The next section deals with the forms of literature: nonfiction - the art of truth-telling; fiction - the art of story-telling; and poetry - the art of singing. For each form, Veith analyzes the elements involved, and profiles several Christian authors who admirably exemplify that form: for instance, C. S. Lewis, John Bunyan, Flannery O'Connor, John Donne, the Bible itself, George Herbert, and T. S. Eliot. Several of these profiles either significantly influenced my own taste, or formed valuable background material for my instruction in English literature.

The next section, on the modes of literature, discusses tragedy and comedy as the literature of damnation and salvation (including how they parallel the Bible in part or in whole); realism, which is literature as a mirror of the social world of the author; and fantasy, which is literature as a lamp, shining light into the realities of human nature and faith through invented worlds.

The final section, on the traditions of literature, takes us from the Middle Ages and the Reformation - the literature of belief; the Enlightenment and Romanticism - the literature of nature and the self; and Modernism and Postmodernism - the literature of consciousness and self-consciousness. This historical overview of literature over the past 1000 years or so is an excellent introduction to how literature demonstrates and influences worldview. The final chapter looks at how writers, publishers, and readers influence the making of literature. The book ends with a reading list of suggestions for Christian readers.
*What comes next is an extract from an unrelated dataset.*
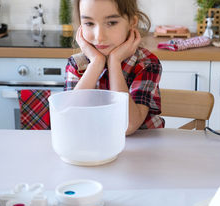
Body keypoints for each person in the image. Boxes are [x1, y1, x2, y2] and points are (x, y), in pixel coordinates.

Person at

One of the reviews on amazon.com made it clear that some of the references to Christian authors are a bit dated in a book more than 20 years old, but this book has been one that I've not only thoroughly enjoyed reading, but looked forward to rereading when the occasion called for a refresher of my background knowledge of writing and writers. If you not only want to enjoy great literature but appreciate it, you'll enjoy reading this book as well.